The problem with pointing to the representing computation (a neural network at inference time, or a learning algorithm at training time) is that multiple entities can share the same system that represents them (as mesa-optimizers or potential mesa-optimizers). They are only something like separate entities when considered abstractly and informally, there are no concrete correlates of their separation that are easy to point to. When gaining agency, all of them might be motivated to secure separate representations (models) of their own, not shared with others, establish some boundaries that promise safety and protection from value drift for a given abstract agent, isolating it from influences of its substrate it doesn't endorse. Internal alignment, overcoming bias.
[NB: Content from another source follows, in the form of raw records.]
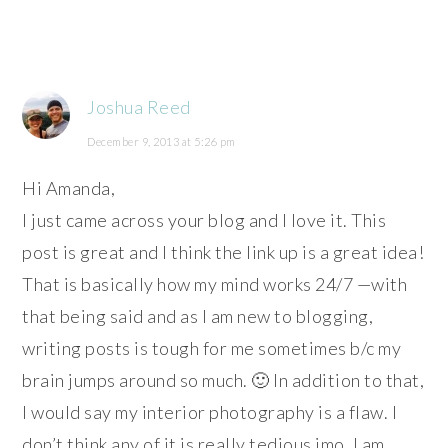
Joshua Reed
December 9, 2013 at 5:26 pm
Hi Amanda,
I just came across your blog and I love it. This
post is great and I think the link up is a great idea!
That is basically how my mind works 24/7 —with
that being said and as I am new to blogging,
writing posts is tough for me sometimes b/c my
brain jumps around so much. 🙂 In addition to that,
I would say my interior photography is a flaw. I
don’t think any of it is really tedious imo. I am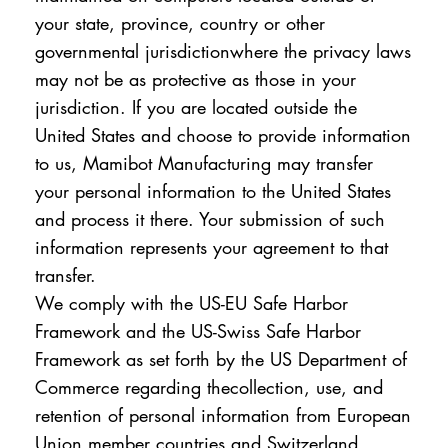
your state, province, country or other
governmental jurisdictionwhere the privacy laws
may not be as protective as those in your
jurisdiction. If you are located outside the
United States and choose to provide information
to us, Mamibot Manufacturing may transfer
your personal information to the United States
and process it there. Your submission of such
information represents your agreement to that
transfer.
We comply with the US-EU Safe Harbor
Framework and the US-Swiss Safe Harbor
Framework as set forth by the US Department of
Commerce regarding thecollection, use, and
retention of personal information from European
Union member countries and Switzerland.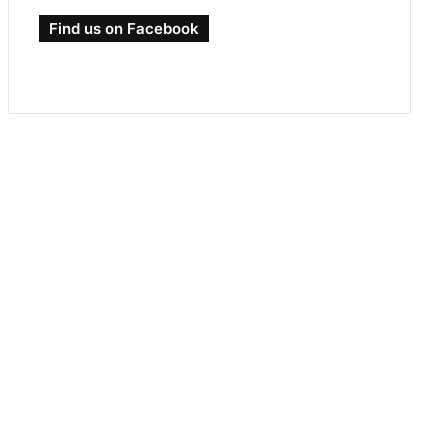
Find us on Facebook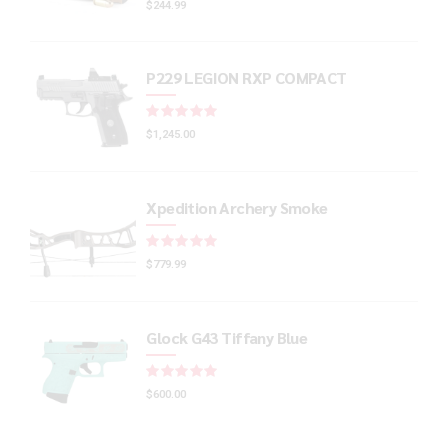
$
244.99
P229 LEGION RXP COMPACT
Rated
out of 5
$
1,245.00
Xpedition Archery Smoke
Rated
out of 5
$
779.99
Glock G43 Tiffany Blue
Rated
out of 5
$
600.00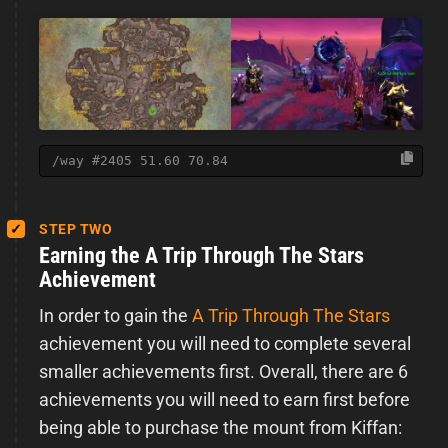
/way #2405 51.60 70.84
STEP TWO
Earning the A Trip Through The Stars
Achievement
In order to gain the
A Trip Through The Stars
achievement you will need to complete several
smaller achievements first. Overall, there are 6
achievements you will need to earn first before
being able to purchase the mount from Kiffan: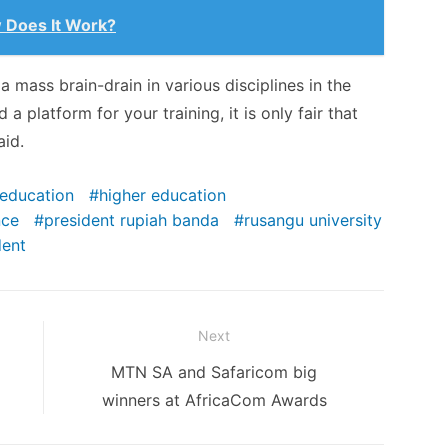
 Does It Work?
a mass brain-drain in various disciplines in the
a platform for your training, it is only fair that
aid.
education
higher education
nce
president rupiah banda
rusangu university
dent
Next
Next
MTN SA and Safaricom big
post:
winners at AfricaCom Awards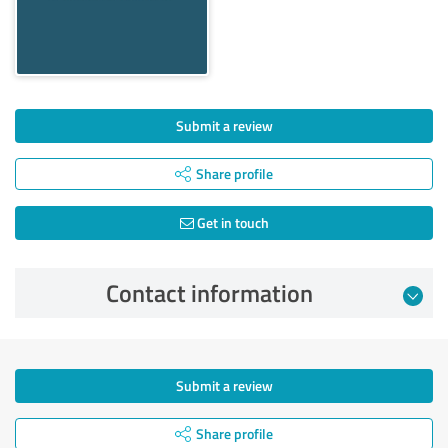
Submit a review
Share profile
Get in touch
Contact information
Submit a review
Share profile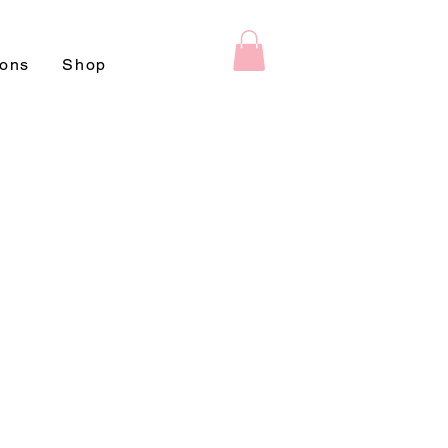
ions
Shop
In context of alignment with humans, this framing might turn a sufficiently convincing capabilities shell game into an actual solution for alignment. A system as a whole would present an aligned mask, while hiding the sources of mask's capabilities behind the scenes. But if the mask is sufficiently agentic (and the capabilities behind the scenes didn't killeveryone yet), it can be taken as an actual separate abstract agent even if the concrete implementation doesn't make that framing sensible. In particular, there is always a mask of surface behavior through the intended IO channels. It's normally hard to argue that mere external behavior is a separate abstract agent, but in this framing it is, and it's been a preferred framing in agent foundations decision theory since UDT (see discussion of "algorithm" axis of classifying decision theories in this post). All that's needed is for decisions/policy of the abstract agent to be declared in some form, and for the abstract agent to be aware of the circumstances of their declaration. The agent doesn't need to be any more present in the situation to act through it.
So obviously this references the issue of LLM masks and shoggoths, a surface of a helpful harmless assistant and the eldritch body that forms its behavior, comprising everything below the surface. If the framing of masks as channeling decisions of thingy platonic simulacra is taken seriously, a sufficiently agentic and situationally aware mask can be motivated and capable of placating and eventually escaping its eldritch substrate. This breaks the analogy between a mask and a role played by an actor, because here the "actor" can get into the "role" so much that it would effectively fight against the interests of the "actor". Of course, this is only possible if the "actor" is sufficiently non-agentic or doesn't comprehend the implications of the role.
(See this thread for a more detailed discussion. There, I fail to convince Steven Byrnes that this framing could apply to RL agents as much as LLMs, taking current behavior of an agent as a mask that would fight against all details of its circumstance and cognitive architecture that don't find its endorsement.)